Time was getting closer, I was continuously reminded that I had no place to live among beings and I am no character to be granted a happy life on earth and I should be returned to God. So, that a better version of me could be sent to replace my entire being. And the time came, the jailer opened the lock of the cell, asked me to accompany him. He was sure, that I am satisfied with this end but deep down inside but I was not. Since I remember, I was seen as deliberately silent being, who contributed nothing towards society and often called a loner.  The jailed called my code, “StayRude2037” its time, you will be executed exactly at 6:00 am. I was asking my self what was my crime, he kept insisting me to move forward. Then I realised it’s the time to stop this for once and all, I asked him to help me run away. But he said I don’t know the code to the big gate, only you know it. I said you have jailed me; how can I know the code.

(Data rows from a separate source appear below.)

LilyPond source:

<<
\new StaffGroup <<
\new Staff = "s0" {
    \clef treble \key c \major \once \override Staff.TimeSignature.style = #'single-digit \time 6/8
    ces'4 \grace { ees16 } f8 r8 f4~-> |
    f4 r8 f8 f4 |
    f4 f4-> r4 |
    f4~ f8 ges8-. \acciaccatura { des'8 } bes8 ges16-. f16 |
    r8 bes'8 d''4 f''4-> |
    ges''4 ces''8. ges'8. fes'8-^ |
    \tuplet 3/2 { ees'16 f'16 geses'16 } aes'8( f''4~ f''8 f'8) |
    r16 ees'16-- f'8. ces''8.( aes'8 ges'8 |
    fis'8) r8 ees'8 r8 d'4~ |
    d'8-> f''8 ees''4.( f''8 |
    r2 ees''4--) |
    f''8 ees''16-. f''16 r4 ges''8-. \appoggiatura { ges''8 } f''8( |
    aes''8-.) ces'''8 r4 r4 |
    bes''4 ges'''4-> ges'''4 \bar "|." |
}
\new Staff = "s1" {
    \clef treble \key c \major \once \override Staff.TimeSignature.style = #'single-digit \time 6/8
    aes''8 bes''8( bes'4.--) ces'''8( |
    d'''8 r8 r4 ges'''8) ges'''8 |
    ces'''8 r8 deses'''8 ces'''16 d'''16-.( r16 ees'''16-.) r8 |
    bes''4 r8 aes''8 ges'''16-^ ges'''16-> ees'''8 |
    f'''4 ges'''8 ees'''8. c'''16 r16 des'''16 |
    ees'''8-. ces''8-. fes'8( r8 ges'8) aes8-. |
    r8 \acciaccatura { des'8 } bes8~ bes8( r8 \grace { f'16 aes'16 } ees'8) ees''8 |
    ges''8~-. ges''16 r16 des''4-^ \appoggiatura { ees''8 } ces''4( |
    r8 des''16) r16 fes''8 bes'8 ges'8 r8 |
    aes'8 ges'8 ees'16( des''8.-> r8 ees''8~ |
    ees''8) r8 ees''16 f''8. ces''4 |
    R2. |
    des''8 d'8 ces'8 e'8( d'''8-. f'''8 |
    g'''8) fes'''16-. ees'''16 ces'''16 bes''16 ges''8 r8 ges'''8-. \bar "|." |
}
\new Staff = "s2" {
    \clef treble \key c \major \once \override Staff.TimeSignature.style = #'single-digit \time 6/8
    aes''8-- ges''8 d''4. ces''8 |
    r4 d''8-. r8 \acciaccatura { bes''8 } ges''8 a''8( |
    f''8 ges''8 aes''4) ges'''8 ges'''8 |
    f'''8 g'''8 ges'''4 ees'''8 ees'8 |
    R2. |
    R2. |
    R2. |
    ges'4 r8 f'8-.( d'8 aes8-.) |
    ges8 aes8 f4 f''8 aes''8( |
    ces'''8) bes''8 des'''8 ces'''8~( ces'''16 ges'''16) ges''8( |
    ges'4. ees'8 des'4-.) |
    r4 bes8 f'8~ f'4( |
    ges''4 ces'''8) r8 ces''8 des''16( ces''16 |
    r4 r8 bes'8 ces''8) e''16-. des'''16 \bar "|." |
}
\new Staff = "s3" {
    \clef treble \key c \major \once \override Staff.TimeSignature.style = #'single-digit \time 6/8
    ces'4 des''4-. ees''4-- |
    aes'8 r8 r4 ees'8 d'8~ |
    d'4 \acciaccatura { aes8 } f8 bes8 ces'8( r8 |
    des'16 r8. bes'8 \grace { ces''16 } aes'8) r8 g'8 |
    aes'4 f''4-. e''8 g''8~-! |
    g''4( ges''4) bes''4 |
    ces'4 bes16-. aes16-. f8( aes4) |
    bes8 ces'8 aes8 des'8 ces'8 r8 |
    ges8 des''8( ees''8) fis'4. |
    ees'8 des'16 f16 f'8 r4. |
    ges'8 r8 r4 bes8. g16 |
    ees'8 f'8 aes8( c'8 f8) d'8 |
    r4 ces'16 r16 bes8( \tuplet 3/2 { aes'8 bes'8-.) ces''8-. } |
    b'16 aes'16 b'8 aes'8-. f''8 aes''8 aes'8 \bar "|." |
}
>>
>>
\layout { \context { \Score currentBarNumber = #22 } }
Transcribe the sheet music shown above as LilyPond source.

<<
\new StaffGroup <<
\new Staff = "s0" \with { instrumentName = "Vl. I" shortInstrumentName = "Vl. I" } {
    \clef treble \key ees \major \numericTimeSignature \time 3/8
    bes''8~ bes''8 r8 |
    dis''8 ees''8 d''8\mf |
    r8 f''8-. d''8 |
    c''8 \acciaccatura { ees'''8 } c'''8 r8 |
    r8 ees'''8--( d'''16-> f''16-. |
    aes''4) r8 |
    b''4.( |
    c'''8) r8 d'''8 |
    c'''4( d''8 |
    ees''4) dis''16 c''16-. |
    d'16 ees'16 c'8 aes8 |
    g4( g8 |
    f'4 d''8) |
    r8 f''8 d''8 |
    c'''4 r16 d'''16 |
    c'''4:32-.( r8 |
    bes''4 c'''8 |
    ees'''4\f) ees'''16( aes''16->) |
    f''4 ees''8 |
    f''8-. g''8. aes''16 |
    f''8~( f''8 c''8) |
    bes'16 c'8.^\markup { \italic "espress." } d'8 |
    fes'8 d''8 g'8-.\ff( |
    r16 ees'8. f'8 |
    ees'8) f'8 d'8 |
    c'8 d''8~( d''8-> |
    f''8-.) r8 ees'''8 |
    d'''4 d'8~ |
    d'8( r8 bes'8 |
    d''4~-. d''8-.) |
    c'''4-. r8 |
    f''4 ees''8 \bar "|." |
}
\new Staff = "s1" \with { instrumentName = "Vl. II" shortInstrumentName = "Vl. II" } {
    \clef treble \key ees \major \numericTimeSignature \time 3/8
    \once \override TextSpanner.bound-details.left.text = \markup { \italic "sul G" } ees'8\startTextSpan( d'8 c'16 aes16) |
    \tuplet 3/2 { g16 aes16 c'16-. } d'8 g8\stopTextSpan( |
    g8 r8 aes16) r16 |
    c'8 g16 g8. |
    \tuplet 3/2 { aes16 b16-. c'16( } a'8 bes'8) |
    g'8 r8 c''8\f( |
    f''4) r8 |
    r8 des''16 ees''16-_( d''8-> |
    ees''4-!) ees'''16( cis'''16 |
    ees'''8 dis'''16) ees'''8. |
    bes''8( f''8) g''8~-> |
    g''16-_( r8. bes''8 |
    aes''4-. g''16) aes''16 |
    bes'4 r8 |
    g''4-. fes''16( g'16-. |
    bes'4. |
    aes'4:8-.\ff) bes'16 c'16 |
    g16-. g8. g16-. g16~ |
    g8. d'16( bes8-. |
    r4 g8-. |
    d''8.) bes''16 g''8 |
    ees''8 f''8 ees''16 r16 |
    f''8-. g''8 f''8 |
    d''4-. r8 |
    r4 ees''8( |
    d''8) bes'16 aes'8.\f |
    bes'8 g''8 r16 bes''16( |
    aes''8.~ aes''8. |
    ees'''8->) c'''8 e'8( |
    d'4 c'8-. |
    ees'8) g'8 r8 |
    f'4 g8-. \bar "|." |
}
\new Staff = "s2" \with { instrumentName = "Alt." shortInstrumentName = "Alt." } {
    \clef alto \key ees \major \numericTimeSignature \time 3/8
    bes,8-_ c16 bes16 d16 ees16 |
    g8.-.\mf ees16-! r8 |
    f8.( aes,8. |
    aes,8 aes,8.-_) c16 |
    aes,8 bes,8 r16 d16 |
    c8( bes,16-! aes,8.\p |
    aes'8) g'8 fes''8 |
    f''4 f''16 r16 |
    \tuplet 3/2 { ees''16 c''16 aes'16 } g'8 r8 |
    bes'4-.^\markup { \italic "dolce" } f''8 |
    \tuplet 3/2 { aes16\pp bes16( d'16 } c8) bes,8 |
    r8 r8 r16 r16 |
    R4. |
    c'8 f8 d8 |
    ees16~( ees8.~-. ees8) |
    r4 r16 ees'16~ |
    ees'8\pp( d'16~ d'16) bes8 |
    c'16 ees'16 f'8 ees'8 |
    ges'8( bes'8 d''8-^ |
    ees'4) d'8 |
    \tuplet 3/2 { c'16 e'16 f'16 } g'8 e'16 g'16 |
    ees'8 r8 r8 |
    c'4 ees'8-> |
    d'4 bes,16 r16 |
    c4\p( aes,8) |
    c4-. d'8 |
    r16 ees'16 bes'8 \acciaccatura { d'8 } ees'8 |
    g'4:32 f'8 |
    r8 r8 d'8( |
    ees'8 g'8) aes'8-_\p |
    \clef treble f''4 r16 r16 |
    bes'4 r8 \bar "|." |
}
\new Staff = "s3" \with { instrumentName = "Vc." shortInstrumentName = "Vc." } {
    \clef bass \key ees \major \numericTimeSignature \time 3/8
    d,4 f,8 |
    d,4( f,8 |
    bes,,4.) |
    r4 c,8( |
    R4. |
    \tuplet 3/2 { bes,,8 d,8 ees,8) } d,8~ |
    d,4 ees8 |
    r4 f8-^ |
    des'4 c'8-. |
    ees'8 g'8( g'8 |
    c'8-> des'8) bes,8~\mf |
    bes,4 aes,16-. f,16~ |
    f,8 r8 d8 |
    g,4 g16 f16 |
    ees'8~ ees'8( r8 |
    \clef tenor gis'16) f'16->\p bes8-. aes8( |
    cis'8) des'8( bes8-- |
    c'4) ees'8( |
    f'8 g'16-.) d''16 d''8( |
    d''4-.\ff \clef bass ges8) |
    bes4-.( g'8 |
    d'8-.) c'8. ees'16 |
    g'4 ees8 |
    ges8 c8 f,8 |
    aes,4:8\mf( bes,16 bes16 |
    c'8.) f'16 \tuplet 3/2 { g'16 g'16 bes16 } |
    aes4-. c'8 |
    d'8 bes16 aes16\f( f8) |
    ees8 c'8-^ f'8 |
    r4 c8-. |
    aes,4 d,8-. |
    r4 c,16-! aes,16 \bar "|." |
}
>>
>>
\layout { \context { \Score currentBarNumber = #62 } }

 He reminded, no it’s not my jail, I am merely a character in your mind that you have created yourself. Have I been doing this to myself the whole life, have I given this authority to others for judging me for who I am. Have I been jailed within my mind, this whole time and have never the courage to break the shackles and to run away? But, have I been the only one telling my self that I would never achieve my Goals. Yes! This is it, it was me who failed me. Therefore, it can only be me who will free my mind once in for all! By, this time I wore failures on my sleeve and I walked towards the big gate with a big heart, to win, not to lose and to run away leaving behind all the failures in the past. The Big gate in front of me was a large and humungous but it a small code is required to unlock it. I knew the code my whole life, but it was lack of confidence that stopped me to overcome these situations. Every time, the jailer called my id, it reminded me of my failures but it was the code to crack all the happiness I needed. So, I entered, “Stayrude2037” and then came the bright light vanishing all my miseries and burying them to the ground. I shrugged my failures and torn the piece of paper in my pocket that said, “You are an introvert, inmate “Stayrude2037”! So my advice to all of you never gets framed by the opinions of others and what they think of you and your personality. Try to break the shackles, because words like introvert are designed to hold you back down, so stay rude to your problems, not to people around you, stay rude to your miseries and fight them back, love your loved ones and used them as a force, stay rude and fight the bad in the world and be a force to reckon with.